In Europe, equity markets rebounded this morning after yesterday’s sell-off. The FTSE 100 closed 3.83% lower.
ECB
At 1.15pm, the European Central Bank (ECB) will deliver its decision on rates. Consensus hasn't changed in recent days. The main refinancing rate is still expected to rise by 50-basis points (bp) to 3.5%. Fifty bp is also still on the cards for the deposit facility rate and marginal lending rate expected respectively at 3% and 3.75%.
But some economists believe that central banks are walking on thin ice, and Christine Lagarde could decide to be more prudent. If she chooses to continue to fight inflation and maintain the pace of rate increases, she runs the risk of worsening the situation in the banking sector, where turmoil could become a full-blown crisis.
The Silicon Valley Bank (SVB) collapse last week sent shock waves through global financial markets. Yesterday, the Credit Suisse tumble was seen as an indication that containing the spill-over could prove even more difficult.
Macroeconomic indicators
A few macroeconomic indicators were published overnight.
Japan's trade deficit widened to ¥897bn in February year-on-year (YoY) as imports rose more than exports. Machinery orders, an indicator of investment in Japan as well as a leading indicator of manufacturing production, rose 9.5% in January compared to December 2022.
In Australia, the unemployment rate fell more than expected to 3.5% in February, from 3.7% the previous month.

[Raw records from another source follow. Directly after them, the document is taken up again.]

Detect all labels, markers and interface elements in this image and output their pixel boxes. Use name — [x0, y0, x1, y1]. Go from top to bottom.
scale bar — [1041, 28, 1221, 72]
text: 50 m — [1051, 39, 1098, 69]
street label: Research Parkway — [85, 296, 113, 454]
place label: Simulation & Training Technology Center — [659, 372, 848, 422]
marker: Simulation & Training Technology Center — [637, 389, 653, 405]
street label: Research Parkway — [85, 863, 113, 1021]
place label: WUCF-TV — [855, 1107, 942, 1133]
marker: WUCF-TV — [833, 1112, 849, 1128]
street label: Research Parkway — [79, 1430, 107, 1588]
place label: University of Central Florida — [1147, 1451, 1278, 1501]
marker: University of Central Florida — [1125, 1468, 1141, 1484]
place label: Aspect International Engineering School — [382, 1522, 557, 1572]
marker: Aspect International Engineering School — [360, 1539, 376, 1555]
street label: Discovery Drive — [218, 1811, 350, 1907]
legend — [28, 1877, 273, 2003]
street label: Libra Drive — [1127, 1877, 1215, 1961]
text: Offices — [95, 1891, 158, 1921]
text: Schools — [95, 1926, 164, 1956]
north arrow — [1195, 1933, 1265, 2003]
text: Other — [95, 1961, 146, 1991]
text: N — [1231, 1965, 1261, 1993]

In the US, investors await building permits and housing starts for February, the Philadelphia Fed manufacturing index for March and initial jobless claims. Economists anticipate 205,000 new claimants last week, after 211,000 the previous one.
Elsewhere on the equity market, Deliveroo confirmed it will deliver positive EBITDA this year after achieving a better-than-expected positive margin in the second half (H2) of 2022.
Savills believes that the first half (H1) of 2023 will be more difficult than H1 2022. The group posted an underlying pretax profit of £164 million, down 18%.
Expect Adobe to jump at the open later today in New York. The stock rose as much as 4.7% in extended trading last night after the company posted a better-than-expected set of earnings and raised its full-year (FY) targets. The maker of Photoshop posted earnings of $3.80 per share on revenue of $4.66bn. Adobe now expects fiscal 2023 profit per share target of between $15.30 and $15.60 versus $15.15-$15.45 forecast earlier.
As for the current quarter, Adobe sees second quarter (Q2) revenue of between $4.75nn-$4.78bn and profit per share of $3.75-$3.80, both largely above Wall Street expectations.